Activity
From the entries below, gather every line containing the string "teapot".

---

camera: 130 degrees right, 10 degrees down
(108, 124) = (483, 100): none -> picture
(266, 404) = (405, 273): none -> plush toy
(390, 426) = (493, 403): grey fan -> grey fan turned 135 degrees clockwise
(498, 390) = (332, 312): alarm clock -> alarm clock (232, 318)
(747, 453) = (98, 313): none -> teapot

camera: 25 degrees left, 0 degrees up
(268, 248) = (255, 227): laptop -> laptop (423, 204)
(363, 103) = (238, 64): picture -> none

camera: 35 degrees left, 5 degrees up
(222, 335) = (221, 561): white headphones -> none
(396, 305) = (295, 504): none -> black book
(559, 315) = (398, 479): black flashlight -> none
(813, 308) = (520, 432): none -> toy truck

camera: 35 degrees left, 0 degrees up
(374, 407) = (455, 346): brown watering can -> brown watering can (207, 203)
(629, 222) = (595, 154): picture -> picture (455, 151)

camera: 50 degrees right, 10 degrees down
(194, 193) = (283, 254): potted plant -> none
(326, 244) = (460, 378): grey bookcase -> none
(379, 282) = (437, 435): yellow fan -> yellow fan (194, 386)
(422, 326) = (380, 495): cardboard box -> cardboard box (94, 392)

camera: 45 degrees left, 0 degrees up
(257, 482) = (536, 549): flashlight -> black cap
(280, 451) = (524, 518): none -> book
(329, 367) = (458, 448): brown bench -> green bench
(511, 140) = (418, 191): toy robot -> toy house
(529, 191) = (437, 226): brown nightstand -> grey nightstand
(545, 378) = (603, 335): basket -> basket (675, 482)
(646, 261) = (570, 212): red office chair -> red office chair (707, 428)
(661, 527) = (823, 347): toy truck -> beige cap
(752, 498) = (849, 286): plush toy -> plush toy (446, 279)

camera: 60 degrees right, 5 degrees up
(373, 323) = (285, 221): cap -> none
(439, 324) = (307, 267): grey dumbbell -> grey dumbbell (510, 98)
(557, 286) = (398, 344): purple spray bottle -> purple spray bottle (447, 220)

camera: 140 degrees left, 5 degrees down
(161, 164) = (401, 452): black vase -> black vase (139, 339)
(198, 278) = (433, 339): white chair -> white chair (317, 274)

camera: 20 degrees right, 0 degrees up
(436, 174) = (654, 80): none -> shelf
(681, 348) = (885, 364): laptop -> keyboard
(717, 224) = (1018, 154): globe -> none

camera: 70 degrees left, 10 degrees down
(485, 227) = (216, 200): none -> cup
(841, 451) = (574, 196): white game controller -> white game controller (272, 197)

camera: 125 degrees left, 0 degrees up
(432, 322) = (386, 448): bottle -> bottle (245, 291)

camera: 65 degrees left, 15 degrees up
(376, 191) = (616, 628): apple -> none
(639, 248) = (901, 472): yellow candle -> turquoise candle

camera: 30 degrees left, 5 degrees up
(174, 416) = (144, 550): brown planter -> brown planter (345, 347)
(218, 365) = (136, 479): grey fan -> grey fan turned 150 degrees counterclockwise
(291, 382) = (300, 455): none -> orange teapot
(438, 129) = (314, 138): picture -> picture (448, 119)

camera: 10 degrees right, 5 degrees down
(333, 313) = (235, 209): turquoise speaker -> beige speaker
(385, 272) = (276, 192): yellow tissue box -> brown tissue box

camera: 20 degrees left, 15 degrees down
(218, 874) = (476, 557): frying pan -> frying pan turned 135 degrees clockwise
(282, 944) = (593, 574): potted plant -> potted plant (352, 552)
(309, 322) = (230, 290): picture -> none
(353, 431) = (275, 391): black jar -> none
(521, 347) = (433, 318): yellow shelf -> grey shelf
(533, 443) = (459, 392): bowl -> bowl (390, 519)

---

Final answer
(747, 453) = (98, 313): none -> teapot
(291, 382) = (300, 455): none -> orange teapot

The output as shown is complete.